[WORK TO BE COMPLETED] Extract every one of the lines below verbatim, leaving the pictures out of your answer.

[WORKING DATA]
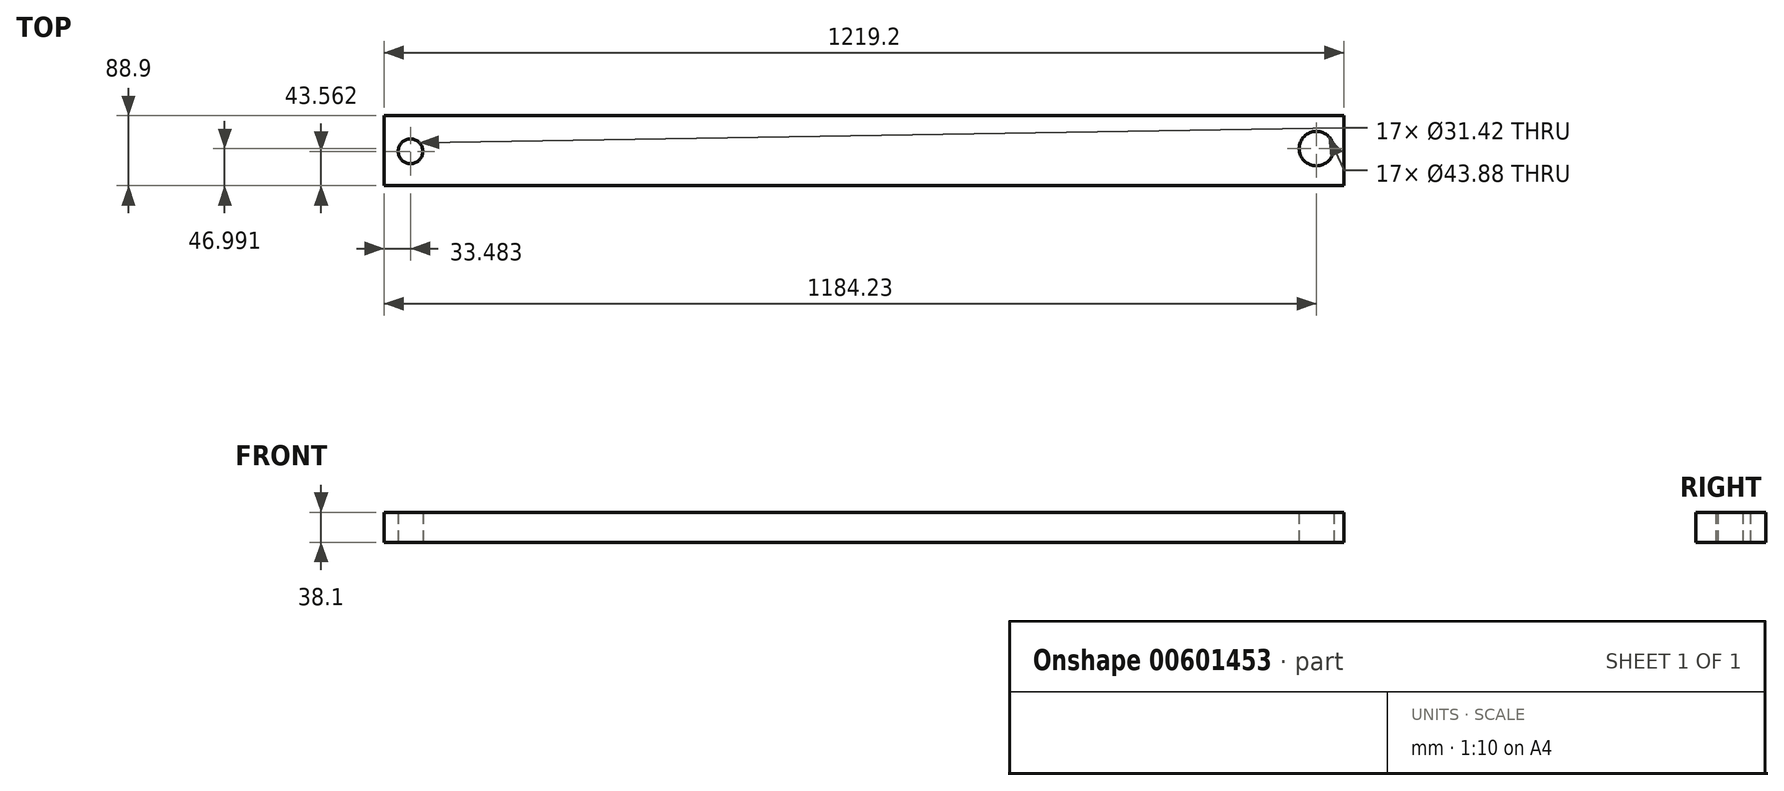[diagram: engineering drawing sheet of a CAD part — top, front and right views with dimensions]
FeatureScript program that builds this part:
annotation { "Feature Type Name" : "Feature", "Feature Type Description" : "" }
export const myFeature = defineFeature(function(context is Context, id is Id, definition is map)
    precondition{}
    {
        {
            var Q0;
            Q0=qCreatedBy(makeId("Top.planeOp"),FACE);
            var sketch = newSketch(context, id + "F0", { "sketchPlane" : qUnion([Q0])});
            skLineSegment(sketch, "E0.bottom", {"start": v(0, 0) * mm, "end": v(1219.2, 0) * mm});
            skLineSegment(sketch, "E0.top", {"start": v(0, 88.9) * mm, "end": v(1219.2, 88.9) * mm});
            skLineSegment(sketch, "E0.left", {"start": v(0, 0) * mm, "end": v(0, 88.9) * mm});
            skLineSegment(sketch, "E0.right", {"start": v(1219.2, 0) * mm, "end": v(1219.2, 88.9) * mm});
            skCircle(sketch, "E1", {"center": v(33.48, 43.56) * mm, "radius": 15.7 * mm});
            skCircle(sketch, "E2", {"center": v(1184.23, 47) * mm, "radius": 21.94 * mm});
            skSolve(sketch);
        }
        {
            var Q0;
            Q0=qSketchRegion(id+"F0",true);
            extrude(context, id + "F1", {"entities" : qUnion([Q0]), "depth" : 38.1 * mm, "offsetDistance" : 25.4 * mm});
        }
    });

[FINAL RESULT]
[diagram: engineering drawing sheet of a CAD part — top, front and right views with dimensions]
FeatureScript program that builds this part:
annotation { "Feature Type Name" : "Feature", "Feature Type Description" : "" }
export const myFeature = defineFeature(function(context is Context, id is Id, definition is map)
    precondition{}
    {
        {
            var Q0;
            Q0=qCreatedBy(makeId("Top.planeOp"),FACE);
            var sketch = newSketch(context, id + "F0", { "sketchPlane" : qUnion([Q0])});
            skLineSegment(sketch, "E0.bottom", {"start": v(0, 0) * mm, "end": v(1219.2, 0) * mm});
            skLineSegment(sketch, "E0.top", {"start": v(0, 88.9) * mm, "end": v(1219.2, 88.9) * mm});
            skLineSegment(sketch, "E0.left", {"start": v(0, 0) * mm, "end": v(0, 88.9) * mm});
            skLineSegment(sketch, "E0.right", {"start": v(1219.2, 0) * mm, "end": v(1219.2, 88.9) * mm});
            skCircle(sketch, "E1", {"center": v(33.48, 43.56) * mm, "radius": 15.7 * mm});
            skCircle(sketch, "E2", {"center": v(1184.23, 47) * mm, "radius": 21.94 * mm});
            skSolve(sketch);
        }
        {
            var Q0;
            Q0=qSketchRegion(id+"F0",true);
            extrude(context, id + "F1", {"entities" : qUnion([Q0]), "depth" : 38.1 * mm, "offsetDistance" : 25.4 * mm});
        }
    });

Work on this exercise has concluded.